Car comme celui-ci provient sans doute d’un défaut de fabrication, on ne sait
pas comment le reproduire. Le traitement du tartre donne toujours de l’acide
tartrique. Pasteur apprend qu’un laboratoire italien à Trieste fournit un acide
qui ressemble beaucoup à du paratartrique. Il part en Italie, visite les ateliers
et analyse le tartre utilisé en se disant qu’il doit être différent. Mais
l’explication n’est pas là : le tartre est le même que celui qui donne de l’acide
tartrique. Il faut chercher ailleurs.

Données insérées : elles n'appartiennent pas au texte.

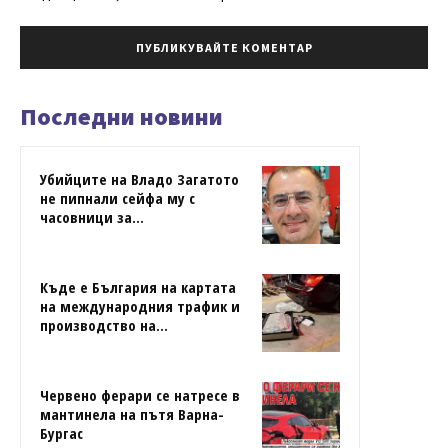
Последни новини
Убийците на Владо Загатото
не пипнали сейфа му с
часовници за...
Къде е България на картата
на международния трафик и
производство на...
Червено ферари се натресе в
мантинела на пътя Варна-
Бургас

À force de questions, notre enquêteur
détecte enfin une petite subtilité : le laboratoire qui transforme le tartre
en acide a modifié quelque chose dans sa façon de procéder, mais il refuse
de dire quoi. Avec une méthode de production différente, il est donc possible
de transformer du tartre normal en acide paratartrique.
De retour au laboratoire de Strasbourg, Pasteur utilise divers moyens chimiques
pour obtenir le même résultat. Au bout de plusieurs jours d’essai, il trouve
la solution : quand on le chauffe pendant cinq à six heures à 170 °C,
le tartrique se métamorphose en paratartrique. Avec cette formule magique,
Louis gagne le prix de 1 500 francs, une belle somme d’argent. À seulement
trente ans, il est fait chevalier de la Légion d’honneur.